I’ve previously defended psychology as a science on the grounds that there is a material component that can be measured as cause-and-effect, even if the immaterial component may not be measured. To sum up, it is valid to measure IQ as, say, puzzles solved per minute but it is invalid to conclude from this measurement that “consciousness”, “miracles”, “magic”, “tampering”, etc are impossible. In any specific case, we can’t even prove that a miracle did not occur- we can only prove that the outcome wouldn’t have been surprising in the absence of a miracle.
Prayer studies are different. These assume that the logic of physical cause and effect must apply to supernatural, conscious entities.
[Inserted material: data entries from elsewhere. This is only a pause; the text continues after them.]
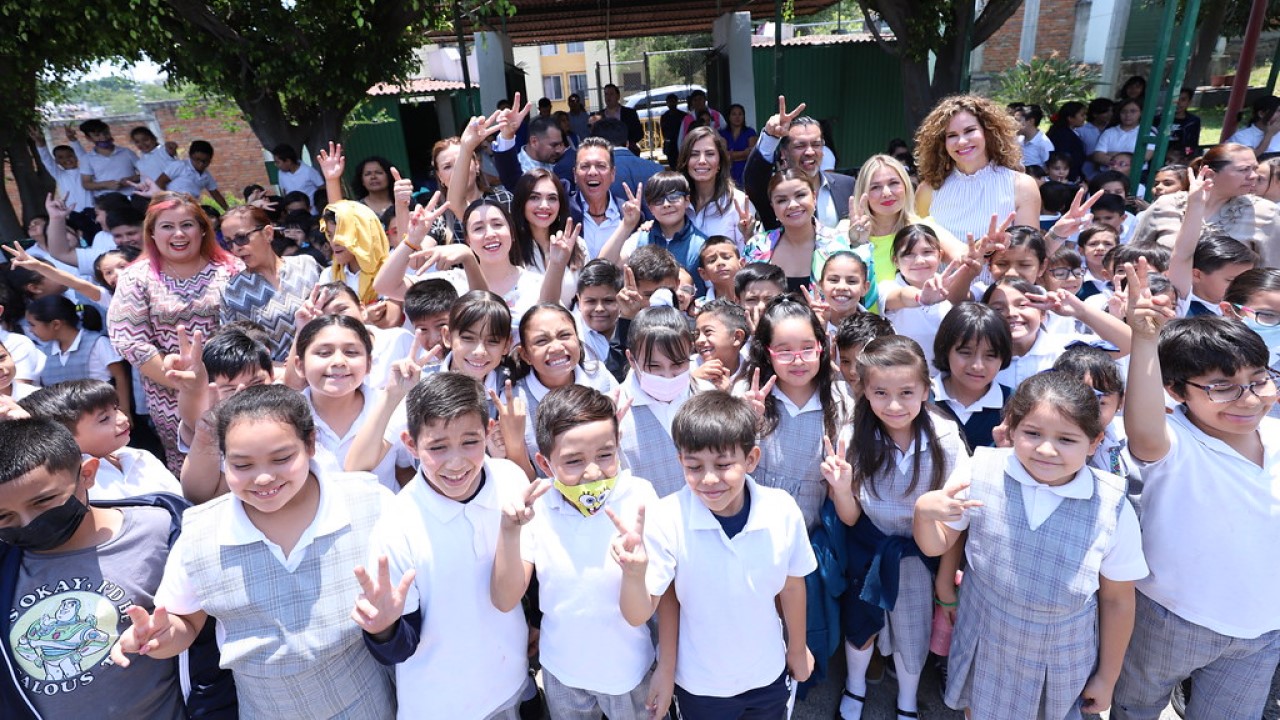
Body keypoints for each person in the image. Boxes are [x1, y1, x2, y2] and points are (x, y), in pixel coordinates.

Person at [112, 384, 398, 718]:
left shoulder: (369, 502)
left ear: (310, 444)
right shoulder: (202, 533)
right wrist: (159, 638)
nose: (263, 478)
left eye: (282, 459)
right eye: (242, 465)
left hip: (367, 704)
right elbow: (184, 622)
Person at [914, 370, 1147, 719]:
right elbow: (936, 545)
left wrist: (1107, 677)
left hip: (1061, 653)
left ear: (1094, 442)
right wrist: (923, 513)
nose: (1046, 449)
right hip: (985, 637)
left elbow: (1117, 600)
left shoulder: (1111, 505)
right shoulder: (980, 469)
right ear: (1011, 430)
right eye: (1033, 433)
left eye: (1066, 439)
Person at [1112, 265, 1280, 718]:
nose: (1248, 399)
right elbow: (1142, 427)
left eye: (1258, 380)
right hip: (1170, 616)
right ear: (1174, 390)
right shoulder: (1173, 442)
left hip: (1262, 632)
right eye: (1222, 388)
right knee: (1135, 707)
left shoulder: (1276, 435)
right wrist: (1143, 339)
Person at [611, 390, 816, 718]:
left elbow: (792, 586)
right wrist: (633, 575)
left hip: (768, 672)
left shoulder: (781, 509)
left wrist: (797, 647)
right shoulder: (667, 517)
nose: (708, 479)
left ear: (751, 459)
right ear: (680, 461)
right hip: (700, 684)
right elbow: (640, 614)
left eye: (723, 465)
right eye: (694, 466)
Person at [357, 372, 533, 719]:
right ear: (410, 444)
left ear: (488, 431)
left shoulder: (511, 479)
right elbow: (399, 648)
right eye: (437, 447)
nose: (455, 462)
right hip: (439, 705)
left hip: (511, 682)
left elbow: (531, 573)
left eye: (470, 442)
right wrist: (383, 631)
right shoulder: (396, 526)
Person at [0, 418, 200, 718]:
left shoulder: (161, 531)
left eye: (44, 501)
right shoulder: (6, 562)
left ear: (87, 475)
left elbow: (192, 624)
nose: (28, 523)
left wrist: (166, 636)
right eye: (4, 516)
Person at [490, 384, 669, 719]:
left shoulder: (639, 497)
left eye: (605, 455)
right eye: (573, 461)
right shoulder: (538, 506)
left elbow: (639, 614)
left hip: (629, 672)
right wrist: (510, 531)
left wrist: (634, 573)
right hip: (561, 671)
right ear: (544, 463)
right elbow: (505, 598)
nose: (593, 471)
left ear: (618, 446)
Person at [832, 335, 968, 720]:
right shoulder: (853, 436)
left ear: (926, 389)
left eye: (906, 392)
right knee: (861, 625)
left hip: (920, 553)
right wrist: (841, 488)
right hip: (869, 547)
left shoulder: (945, 437)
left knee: (913, 631)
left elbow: (956, 519)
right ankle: (855, 687)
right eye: (881, 393)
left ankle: (907, 699)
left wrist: (944, 578)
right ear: (864, 391)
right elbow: (850, 517)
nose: (894, 405)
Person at [107, 193, 241, 472]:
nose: (178, 234)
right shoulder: (136, 277)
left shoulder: (231, 269)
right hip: (170, 396)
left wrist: (220, 383)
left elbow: (249, 329)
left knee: (243, 456)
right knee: (195, 468)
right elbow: (129, 340)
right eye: (167, 226)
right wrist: (188, 385)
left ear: (202, 229)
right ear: (152, 233)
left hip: (233, 386)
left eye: (187, 225)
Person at [736, 294, 850, 531]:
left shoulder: (841, 401)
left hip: (809, 537)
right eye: (784, 351)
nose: (798, 361)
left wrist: (841, 484)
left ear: (821, 347)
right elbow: (726, 462)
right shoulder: (747, 393)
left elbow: (848, 512)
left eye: (808, 349)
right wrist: (746, 421)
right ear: (767, 352)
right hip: (747, 530)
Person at [19, 379, 179, 499]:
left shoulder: (141, 457)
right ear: (63, 437)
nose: (122, 419)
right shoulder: (77, 485)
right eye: (104, 419)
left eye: (116, 409)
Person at [507, 304, 618, 475]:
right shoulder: (515, 401)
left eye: (564, 335)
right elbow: (521, 477)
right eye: (541, 341)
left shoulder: (600, 377)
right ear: (525, 355)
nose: (557, 347)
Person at [914, 94, 1042, 243]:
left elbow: (1029, 252)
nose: (962, 141)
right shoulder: (928, 190)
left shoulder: (1022, 185)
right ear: (942, 143)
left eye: (969, 131)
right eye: (952, 135)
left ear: (988, 132)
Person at [1133, 144, 1280, 269]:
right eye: (1244, 170)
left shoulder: (1266, 212)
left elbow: (1271, 274)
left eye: (1254, 169)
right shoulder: (1166, 205)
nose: (1253, 176)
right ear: (1210, 174)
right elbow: (1133, 256)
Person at [218, 205, 322, 362]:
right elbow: (234, 351)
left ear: (268, 233)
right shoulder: (232, 291)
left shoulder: (307, 265)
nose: (235, 248)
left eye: (241, 238)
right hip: (276, 375)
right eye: (228, 243)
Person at [617, 306, 699, 497]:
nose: (667, 376)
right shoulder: (613, 411)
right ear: (631, 359)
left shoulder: (707, 395)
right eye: (654, 366)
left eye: (678, 364)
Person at [745, 169, 865, 299]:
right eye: (782, 200)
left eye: (800, 195)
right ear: (773, 207)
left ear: (814, 197)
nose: (792, 205)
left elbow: (865, 295)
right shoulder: (757, 246)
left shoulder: (839, 244)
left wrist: (860, 244)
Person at [744, 96, 855, 230]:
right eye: (800, 146)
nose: (810, 152)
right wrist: (770, 137)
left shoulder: (847, 185)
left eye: (816, 144)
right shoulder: (774, 189)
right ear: (784, 152)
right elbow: (753, 179)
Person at [931, 302, 1013, 450]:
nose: (977, 366)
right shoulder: (921, 398)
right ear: (945, 349)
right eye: (965, 353)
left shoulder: (1015, 404)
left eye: (990, 355)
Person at [24, 296, 127, 398]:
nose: (30, 330)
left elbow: (121, 377)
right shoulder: (44, 353)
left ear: (55, 324)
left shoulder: (98, 343)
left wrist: (124, 407)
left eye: (33, 325)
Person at [678, 126, 757, 249]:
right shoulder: (675, 202)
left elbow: (755, 255)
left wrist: (749, 236)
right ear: (685, 161)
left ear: (720, 162)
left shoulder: (738, 203)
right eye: (694, 154)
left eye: (710, 154)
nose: (702, 161)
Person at [32, 128, 95, 216]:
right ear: (56, 161)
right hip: (74, 214)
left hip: (94, 211)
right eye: (61, 157)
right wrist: (40, 142)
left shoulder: (87, 170)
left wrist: (72, 139)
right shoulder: (59, 175)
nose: (67, 159)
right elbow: (46, 159)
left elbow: (83, 157)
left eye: (70, 156)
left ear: (76, 156)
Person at [77, 119, 140, 199]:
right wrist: (105, 185)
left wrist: (131, 179)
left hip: (135, 196)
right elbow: (86, 184)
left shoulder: (127, 152)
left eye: (106, 133)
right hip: (106, 200)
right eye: (97, 135)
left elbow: (146, 173)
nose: (103, 137)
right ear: (88, 138)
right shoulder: (87, 159)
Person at [155, 141, 226, 209]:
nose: (201, 164)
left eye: (205, 161)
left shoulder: (206, 176)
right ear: (190, 155)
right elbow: (159, 182)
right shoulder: (180, 166)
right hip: (172, 205)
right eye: (197, 159)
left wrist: (228, 210)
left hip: (189, 207)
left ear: (210, 160)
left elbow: (216, 194)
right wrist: (166, 201)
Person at [1091, 98, 1153, 172]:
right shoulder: (1109, 132)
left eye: (1133, 111)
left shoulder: (1148, 134)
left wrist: (1112, 154)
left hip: (1136, 175)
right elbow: (1098, 156)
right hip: (1109, 174)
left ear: (1141, 113)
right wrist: (1128, 158)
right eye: (1124, 111)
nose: (1128, 115)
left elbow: (1145, 157)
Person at [1047, 101, 1088, 181]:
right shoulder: (1063, 134)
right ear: (1070, 118)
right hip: (1066, 177)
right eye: (1082, 115)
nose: (1085, 118)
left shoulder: (1066, 132)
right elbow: (1064, 158)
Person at [719, 103, 759, 186]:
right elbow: (724, 155)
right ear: (729, 117)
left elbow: (751, 154)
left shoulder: (750, 132)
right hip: (728, 172)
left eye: (740, 114)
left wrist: (732, 155)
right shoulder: (722, 134)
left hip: (746, 171)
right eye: (734, 114)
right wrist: (743, 153)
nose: (737, 117)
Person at [601, 83, 644, 154]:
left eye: (611, 94)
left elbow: (639, 133)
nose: (608, 97)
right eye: (606, 94)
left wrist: (628, 142)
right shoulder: (599, 116)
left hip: (627, 152)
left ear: (618, 96)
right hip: (606, 153)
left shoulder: (630, 113)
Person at [1015, 104, 1055, 170]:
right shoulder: (1019, 139)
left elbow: (1050, 170)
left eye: (1018, 120)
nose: (1014, 124)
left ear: (1031, 121)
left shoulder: (1044, 144)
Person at [660, 93, 688, 170]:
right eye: (669, 102)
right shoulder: (664, 116)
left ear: (676, 102)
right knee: (673, 165)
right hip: (670, 145)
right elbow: (664, 131)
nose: (671, 104)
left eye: (672, 102)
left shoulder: (683, 115)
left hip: (681, 142)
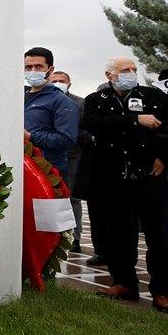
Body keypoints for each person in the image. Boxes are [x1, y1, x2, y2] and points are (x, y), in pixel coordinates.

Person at [83, 56, 168, 315]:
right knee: (118, 233)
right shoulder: (96, 100)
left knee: (158, 236)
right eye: (124, 70)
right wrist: (135, 120)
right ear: (110, 75)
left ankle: (162, 290)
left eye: (133, 69)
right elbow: (93, 125)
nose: (131, 73)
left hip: (149, 177)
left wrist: (165, 159)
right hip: (113, 179)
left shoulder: (153, 96)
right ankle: (123, 282)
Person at [49, 70, 96, 255]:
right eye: (55, 81)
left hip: (73, 156)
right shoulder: (43, 99)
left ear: (69, 84)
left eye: (62, 81)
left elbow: (86, 128)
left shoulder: (80, 102)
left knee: (73, 198)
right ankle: (52, 236)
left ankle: (75, 238)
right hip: (47, 154)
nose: (58, 83)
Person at [23, 47, 79, 179]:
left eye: (38, 66)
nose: (33, 71)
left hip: (50, 172)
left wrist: (30, 136)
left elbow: (67, 140)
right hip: (23, 168)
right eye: (28, 67)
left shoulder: (61, 101)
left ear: (50, 70)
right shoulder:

This is a laughably naive assertion.
Imagine a Satanist doodles some backwards Latin in a pentacle on the ground and a small blue fire results. He did not create the fire himself by physical cause and effect, but rather requested a miracle from Satan or one of his demons. It’s just as possible that the fire could have been green. Or maybe the demon sees the Satanist’s polite request for blue fire and thinks “Not today, work was hell and I’m just going to take a nap instead.”
Now, imagine instead that the Satanist writes some different backwards Latin requesting $1,000 fresh off the press. If the demon thinks the Satanist’s motives are sufficiently nefarious, he might grant the request. But if the demon decides the Satanist is one of those neopagan slackers who’s just going to pay his rent, smoke some weed, and stay home playing video games all day, the request will be ignored. Indeed, the demon knows that $1,000 in the hands of the neopagan slacker may ruin one life, but in the hands of a banker who can lend $100,000 using the $1,000 as a fractional reserve, that $1,000 can be used to ruin one hundred lives.
It’s possible that all the demons can get together and say “Hey guys, let’s pretend we follow a certain set of rules so these idiot Satanists think they’re the ones in charge. Anytime they make a pentacle, just do the thing they say. (Unless you’re worried it might damage our future plans. In that case, just lie and tell them they lack willpower or something and ask your immediate supervisor for help.)” If they do this, then there will be a perfect correlation between drawing a pentacle and getting a miracle, but this correlation will be purely illusory.
In a more pedestrian example, imagine you ask your friend for a dollar. He gives you one. You ask again. He refuses. What gives? You asked the same question of the same person, in the same tone, in the same location, etc. What happened to the cause and effect? There was none to begin with. Like in the case of the demons, it was illusory.
Now imagine you approach your friend with a clipboard and a wheelbarrow and say “Hi, I’m doing a study to see how often I can ask you for a dollar and then receive one. I will be analyzing the correlating variables of time, place, mood, etc to determine the most efficient way to ask you for money so that I am constrained only by the volume I can cart away in this wheelbarrow.” You might find that asking for a dollar has a statistically insignificant effect on the outcome of receiving a dollar, or not.
That’s why prayer studies are stupid.